■ **What you will do**: When the string "preschooler" occurs in a line of the listing below, return that line.

■ **Dataset content**:

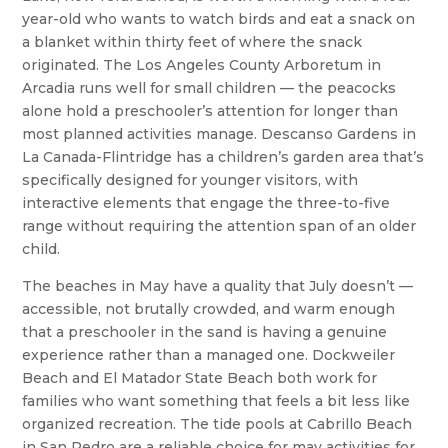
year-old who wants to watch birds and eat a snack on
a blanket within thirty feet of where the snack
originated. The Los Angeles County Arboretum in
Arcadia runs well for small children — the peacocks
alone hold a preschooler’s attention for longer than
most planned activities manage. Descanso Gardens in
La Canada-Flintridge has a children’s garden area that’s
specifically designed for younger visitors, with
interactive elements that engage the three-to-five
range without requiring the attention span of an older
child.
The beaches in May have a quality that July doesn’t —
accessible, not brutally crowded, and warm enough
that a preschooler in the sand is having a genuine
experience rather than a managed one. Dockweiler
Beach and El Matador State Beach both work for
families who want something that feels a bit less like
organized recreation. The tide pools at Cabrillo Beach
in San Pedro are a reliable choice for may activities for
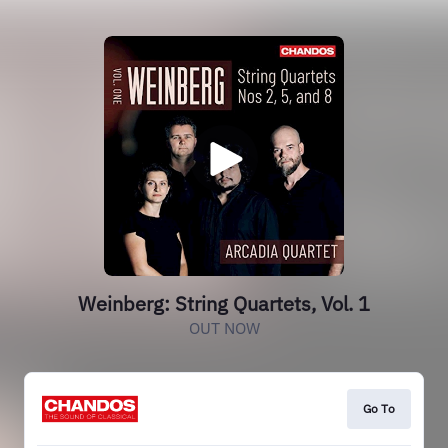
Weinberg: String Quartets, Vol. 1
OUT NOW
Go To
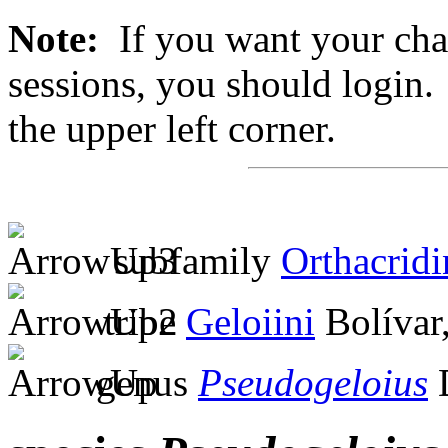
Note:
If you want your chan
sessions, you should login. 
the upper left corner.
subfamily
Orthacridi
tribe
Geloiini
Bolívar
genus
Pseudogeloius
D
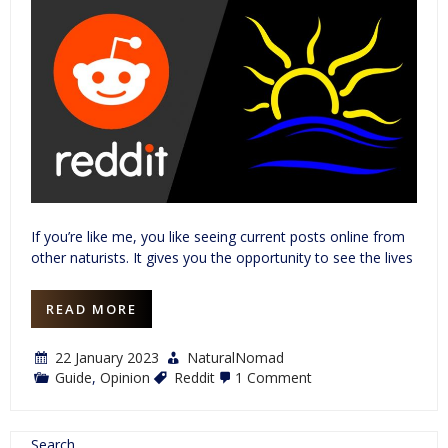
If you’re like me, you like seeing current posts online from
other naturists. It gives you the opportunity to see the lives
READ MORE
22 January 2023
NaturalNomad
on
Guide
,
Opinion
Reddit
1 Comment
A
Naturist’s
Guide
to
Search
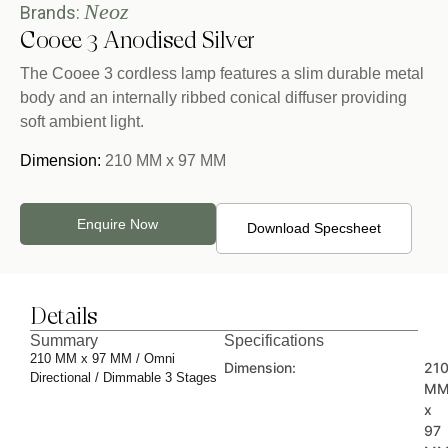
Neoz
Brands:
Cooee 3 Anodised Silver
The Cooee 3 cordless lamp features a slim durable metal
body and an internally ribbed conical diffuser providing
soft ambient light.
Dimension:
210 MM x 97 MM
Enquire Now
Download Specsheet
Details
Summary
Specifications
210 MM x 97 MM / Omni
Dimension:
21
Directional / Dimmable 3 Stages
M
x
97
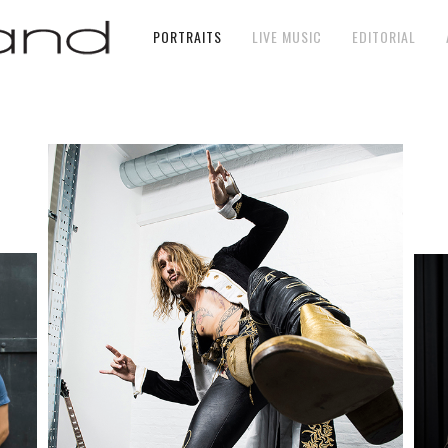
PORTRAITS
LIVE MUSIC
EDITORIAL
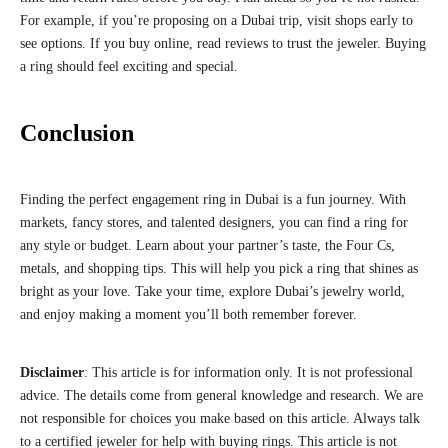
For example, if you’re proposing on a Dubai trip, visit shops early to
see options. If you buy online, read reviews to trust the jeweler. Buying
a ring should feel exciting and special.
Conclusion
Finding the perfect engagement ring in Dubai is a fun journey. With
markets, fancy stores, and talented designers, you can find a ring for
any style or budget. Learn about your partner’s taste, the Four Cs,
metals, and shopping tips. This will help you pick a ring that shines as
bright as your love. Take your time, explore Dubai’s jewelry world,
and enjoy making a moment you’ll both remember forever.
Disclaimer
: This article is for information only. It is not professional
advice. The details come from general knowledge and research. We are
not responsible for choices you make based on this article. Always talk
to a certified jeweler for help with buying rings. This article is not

■ **Answer area**:
alone hold a preschooler’s attention for longer than
that a preschooler in the sand is having a genuine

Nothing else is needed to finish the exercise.